The answer should be an exact repeat of the stretch of material below from the line containing "исключительно из натуральных" through the line containing "不受疫情影響， 歡迎來信洽詢 y".

[SUPPLIED MATERIAL Boundary: Start]

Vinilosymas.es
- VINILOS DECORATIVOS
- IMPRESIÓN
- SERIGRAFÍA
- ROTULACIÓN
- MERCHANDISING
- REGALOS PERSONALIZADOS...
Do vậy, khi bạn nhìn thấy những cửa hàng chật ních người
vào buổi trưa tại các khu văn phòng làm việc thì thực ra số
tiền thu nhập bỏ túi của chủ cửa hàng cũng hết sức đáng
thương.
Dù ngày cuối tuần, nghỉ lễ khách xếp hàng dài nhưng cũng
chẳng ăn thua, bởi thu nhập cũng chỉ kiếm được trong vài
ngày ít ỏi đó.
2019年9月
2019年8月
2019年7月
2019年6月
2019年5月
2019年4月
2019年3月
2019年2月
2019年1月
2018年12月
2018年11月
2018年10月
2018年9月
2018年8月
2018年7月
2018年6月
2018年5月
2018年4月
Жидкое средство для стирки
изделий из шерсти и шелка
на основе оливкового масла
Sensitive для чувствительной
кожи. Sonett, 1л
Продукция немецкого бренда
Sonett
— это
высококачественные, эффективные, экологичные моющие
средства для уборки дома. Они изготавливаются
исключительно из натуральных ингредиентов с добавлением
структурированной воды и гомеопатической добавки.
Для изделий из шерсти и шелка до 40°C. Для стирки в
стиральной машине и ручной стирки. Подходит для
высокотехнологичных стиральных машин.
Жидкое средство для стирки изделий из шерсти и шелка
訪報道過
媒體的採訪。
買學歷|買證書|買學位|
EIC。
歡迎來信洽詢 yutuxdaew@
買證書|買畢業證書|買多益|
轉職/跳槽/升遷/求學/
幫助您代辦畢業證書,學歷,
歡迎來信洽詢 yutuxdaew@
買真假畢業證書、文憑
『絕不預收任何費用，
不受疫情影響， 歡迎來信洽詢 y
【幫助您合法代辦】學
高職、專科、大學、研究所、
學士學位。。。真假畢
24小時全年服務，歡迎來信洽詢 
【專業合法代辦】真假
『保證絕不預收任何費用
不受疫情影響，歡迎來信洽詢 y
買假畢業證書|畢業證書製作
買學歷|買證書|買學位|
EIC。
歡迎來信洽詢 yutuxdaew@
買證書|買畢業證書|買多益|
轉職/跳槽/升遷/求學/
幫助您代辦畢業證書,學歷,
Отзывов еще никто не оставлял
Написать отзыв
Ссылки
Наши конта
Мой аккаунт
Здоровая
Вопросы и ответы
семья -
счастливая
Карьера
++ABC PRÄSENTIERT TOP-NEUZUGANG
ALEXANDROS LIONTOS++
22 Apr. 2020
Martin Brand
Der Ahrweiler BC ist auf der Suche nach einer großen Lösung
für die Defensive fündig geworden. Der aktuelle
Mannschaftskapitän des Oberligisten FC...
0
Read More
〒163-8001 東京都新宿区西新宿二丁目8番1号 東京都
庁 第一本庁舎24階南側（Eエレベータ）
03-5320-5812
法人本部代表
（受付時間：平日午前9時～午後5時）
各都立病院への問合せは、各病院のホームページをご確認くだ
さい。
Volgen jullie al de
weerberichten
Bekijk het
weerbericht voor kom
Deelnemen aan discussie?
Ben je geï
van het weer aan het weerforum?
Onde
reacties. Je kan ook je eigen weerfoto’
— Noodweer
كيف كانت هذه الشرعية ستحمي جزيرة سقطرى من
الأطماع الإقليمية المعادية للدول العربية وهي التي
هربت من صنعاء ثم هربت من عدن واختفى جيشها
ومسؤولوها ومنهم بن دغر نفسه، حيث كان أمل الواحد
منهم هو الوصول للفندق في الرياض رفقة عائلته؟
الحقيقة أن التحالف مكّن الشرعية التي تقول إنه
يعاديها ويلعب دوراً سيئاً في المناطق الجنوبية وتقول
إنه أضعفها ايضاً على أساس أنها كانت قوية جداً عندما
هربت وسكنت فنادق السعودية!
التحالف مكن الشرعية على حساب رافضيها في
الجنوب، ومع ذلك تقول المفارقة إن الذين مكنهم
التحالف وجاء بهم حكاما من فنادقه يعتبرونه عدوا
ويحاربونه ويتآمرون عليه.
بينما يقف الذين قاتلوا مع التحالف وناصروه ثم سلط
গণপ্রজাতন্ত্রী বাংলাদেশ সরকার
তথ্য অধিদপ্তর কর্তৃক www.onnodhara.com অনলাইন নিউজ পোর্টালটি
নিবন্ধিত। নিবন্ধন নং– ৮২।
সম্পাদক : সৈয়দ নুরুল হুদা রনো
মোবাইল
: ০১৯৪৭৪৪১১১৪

[SUPPLIED MATERIAL Boundary: End]

RESULT OF THE TASK
исключительно из натуральных ингредиентов с добавлением
структурированной воды и гомеопатической добавки.
Для изделий из шерсти и шелка до 40°C. Для стирки в
стиральной машине и ручной стирки. Подходит для
высокотехнологичных стиральных машин.
Жидкое средство для стирки изделий из шерсти и шелка
訪報道過
媒體的採訪。
買學歷|買證書|買學位|
EIC。
歡迎來信洽詢 yutuxdaew@
買證書|買畢業證書|買多益|
轉職/跳槽/升遷/求學/
幫助您代辦畢業證書,學歷,
歡迎來信洽詢 yutuxdaew@
買真假畢業證書、文憑
『絕不預收任何費用，
不受疫情影響， 歡迎來信洽詢 y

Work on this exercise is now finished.